» TASK GOAL
Return the data below unchanged, without images.

» DATA EXTRACT

───

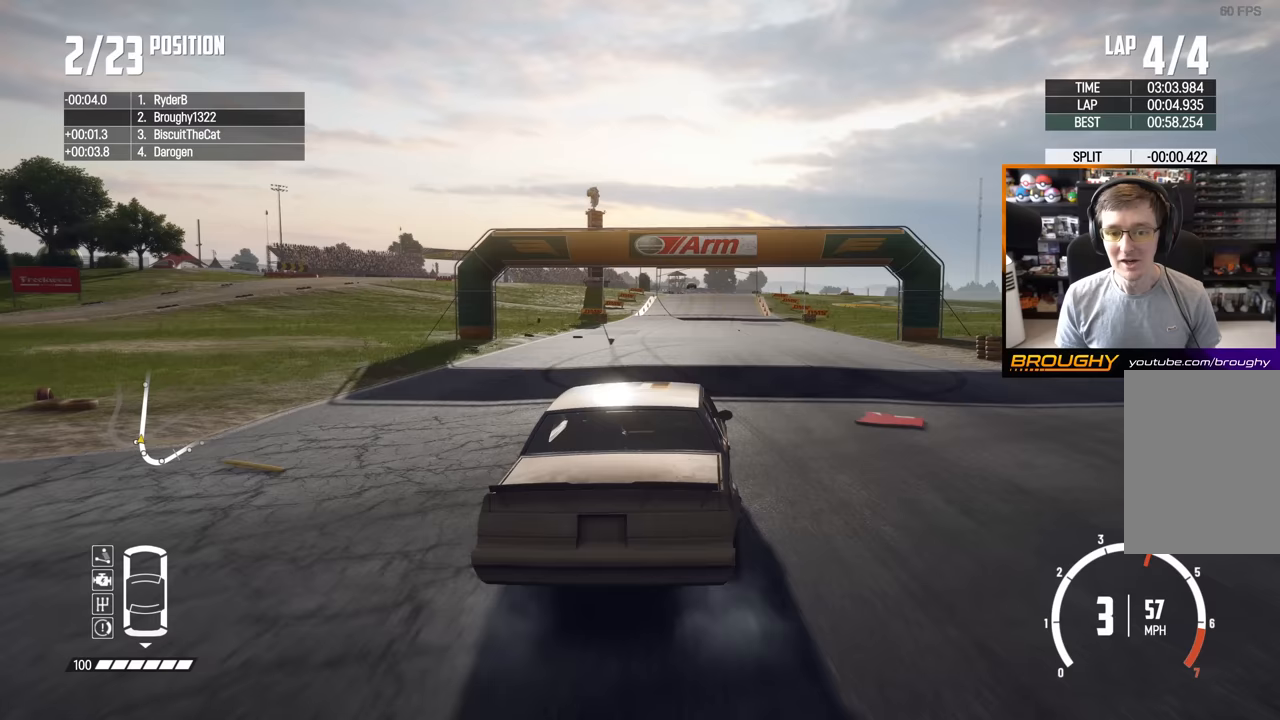
{"buttons": ["R2"], "left_stick": "left", "right_stick": "center", "events": [[33, "left_stick", "center"], [83, "left_stick", "right"], [283, "left_stick", "center"], [500, "left_stick", "left"]]}
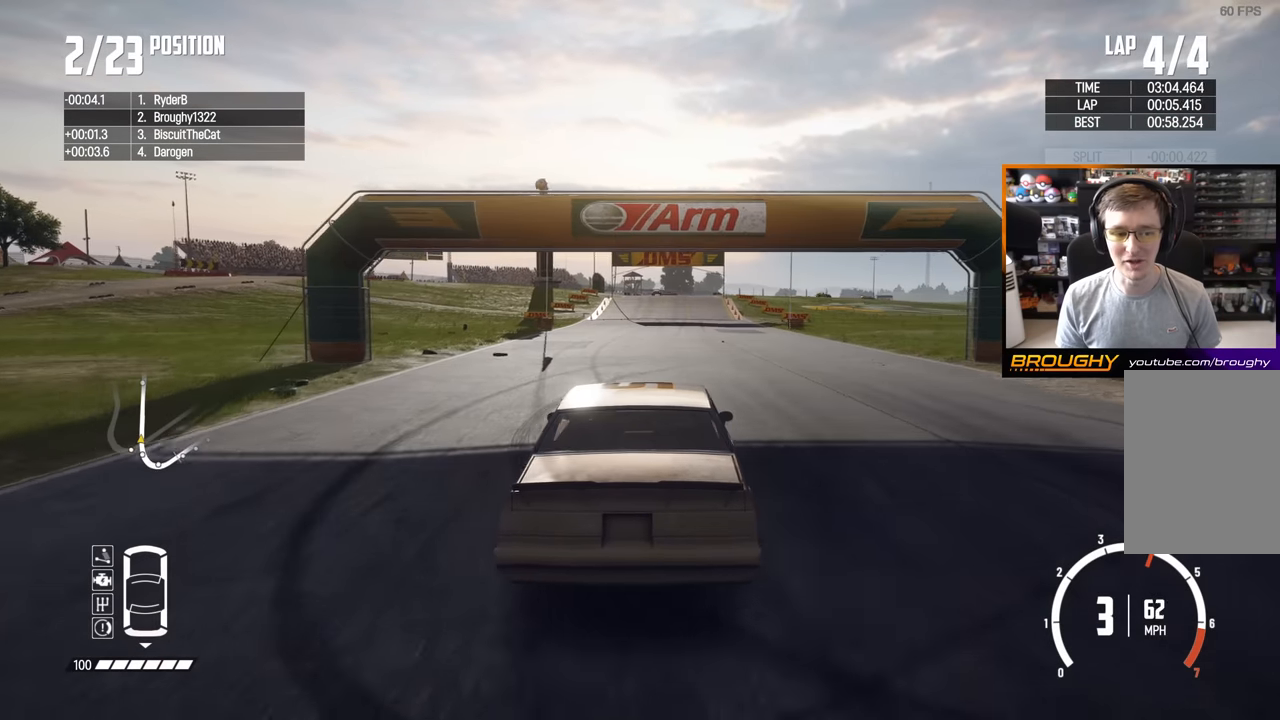
{"buttons": ["R2"], "left_stick": "center", "right_stick": "center", "events": [[183, "left_stick", "center"]]}
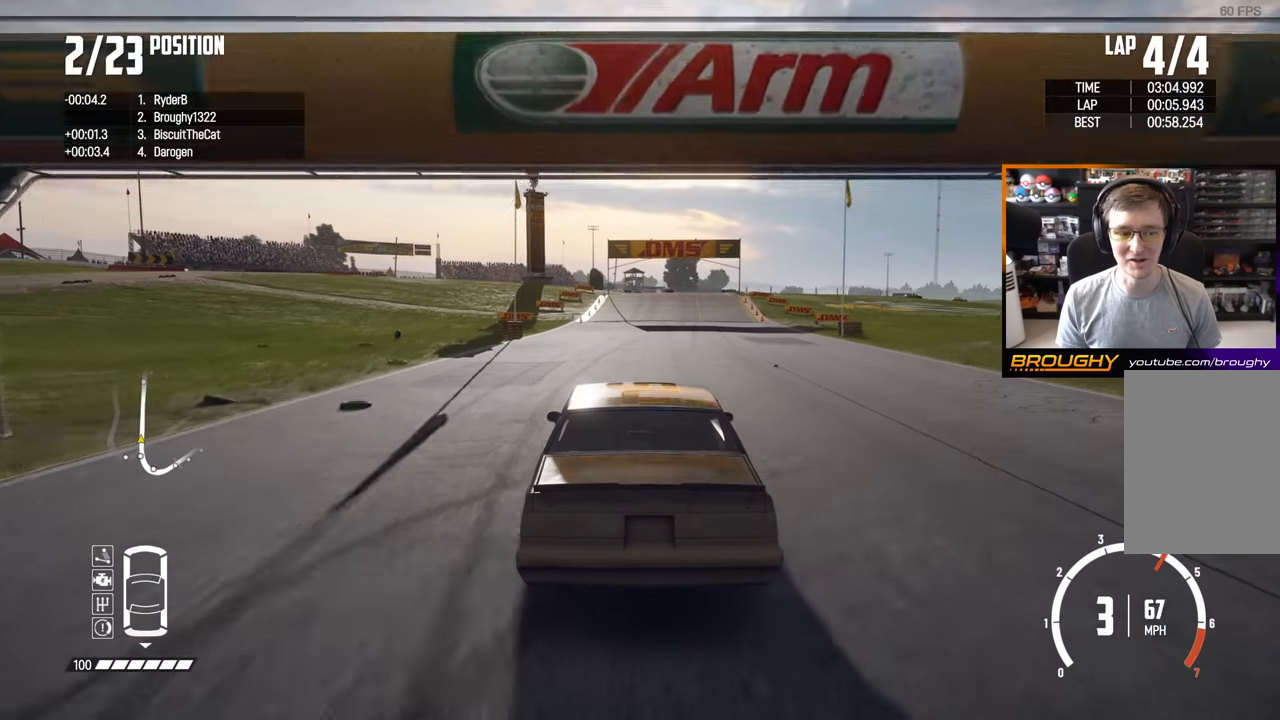
{"buttons": ["R2"], "left_stick": "center", "right_stick": "center", "events": []}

───

» RESULT OF THE EXERCISE
{"buttons": ["R2"], "left_stick": "left", "right_stick": "center", "events": [[33, "left_stick", "center"], [83, "left_stick", "right"], [283, "left_stick", "center"], [500, "left_stick", "left"]]}
{"buttons": ["R2"], "left_stick": "center", "right_stick": "center", "events": [[183, "left_stick", "center"]]}
{"buttons": ["R2"], "left_stick": "center", "right_stick": "center", "events": []}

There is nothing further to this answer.